Stored data
▼▼▼
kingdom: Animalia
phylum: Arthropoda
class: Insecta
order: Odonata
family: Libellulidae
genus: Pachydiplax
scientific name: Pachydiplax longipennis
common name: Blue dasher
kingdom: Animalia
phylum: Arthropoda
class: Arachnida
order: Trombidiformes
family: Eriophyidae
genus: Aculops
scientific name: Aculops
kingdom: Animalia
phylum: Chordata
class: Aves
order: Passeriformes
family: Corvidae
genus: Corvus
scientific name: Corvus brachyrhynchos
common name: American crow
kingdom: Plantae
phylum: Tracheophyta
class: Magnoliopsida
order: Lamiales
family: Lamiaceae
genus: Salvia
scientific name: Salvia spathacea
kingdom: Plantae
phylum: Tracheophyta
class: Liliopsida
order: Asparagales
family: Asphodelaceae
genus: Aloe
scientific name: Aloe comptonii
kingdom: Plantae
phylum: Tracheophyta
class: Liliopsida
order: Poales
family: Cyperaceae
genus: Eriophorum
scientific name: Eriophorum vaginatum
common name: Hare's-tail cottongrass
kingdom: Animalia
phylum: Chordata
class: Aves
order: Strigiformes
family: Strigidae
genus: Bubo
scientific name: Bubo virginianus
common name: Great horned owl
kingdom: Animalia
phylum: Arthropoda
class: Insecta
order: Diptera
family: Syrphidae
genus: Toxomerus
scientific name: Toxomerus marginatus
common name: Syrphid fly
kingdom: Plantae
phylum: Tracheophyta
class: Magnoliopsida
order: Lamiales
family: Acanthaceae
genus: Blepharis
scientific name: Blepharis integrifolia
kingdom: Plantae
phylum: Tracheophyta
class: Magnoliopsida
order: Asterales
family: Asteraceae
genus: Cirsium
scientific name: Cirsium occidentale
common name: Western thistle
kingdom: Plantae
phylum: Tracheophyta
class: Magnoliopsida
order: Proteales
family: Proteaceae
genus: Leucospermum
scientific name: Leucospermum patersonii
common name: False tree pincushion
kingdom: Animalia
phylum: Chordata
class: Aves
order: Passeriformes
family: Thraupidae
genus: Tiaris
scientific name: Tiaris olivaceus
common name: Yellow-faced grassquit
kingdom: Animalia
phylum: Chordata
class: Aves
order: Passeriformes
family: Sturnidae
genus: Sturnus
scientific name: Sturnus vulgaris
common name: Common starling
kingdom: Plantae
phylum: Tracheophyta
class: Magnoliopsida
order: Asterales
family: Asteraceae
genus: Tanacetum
▲▲▲
Given problem
Repeat everything from the very first of the rows above down through the line that contains "scientific name: Eriophorum vaginatum", including that line.

Result of this task
kingdom: Animalia
phylum: Arthropoda
class: Insecta
order: Odonata
family: Libellulidae
genus: Pachydiplax
scientific name: Pachydiplax longipennis
common name: Blue dasher
kingdom: Animalia
phylum: Arthropoda
class: Arachnida
order: Trombidiformes
family: Eriophyidae
genus: Aculops
scientific name: Aculops
kingdom: Animalia
phylum: Chordata
class: Aves
order: Passeriformes
family: Corvidae
genus: Corvus
scientific name: Corvus brachyrhynchos
common name: American crow
kingdom: Plantae
phylum: Tracheophyta
class: Magnoliopsida
order: Lamiales
family: Lamiaceae
genus: Salvia
scientific name: Salvia spathacea
kingdom: Plantae
phylum: Tracheophyta
class: Liliopsida
order: Asparagales
family: Asphodelaceae
genus: Aloe
scientific name: Aloe comptonii
kingdom: Plantae
phylum: Tracheophyta
class: Liliopsida
order: Poales
family: Cyperaceae
genus: Eriophorum
scientific name: Eriophorum vaginatum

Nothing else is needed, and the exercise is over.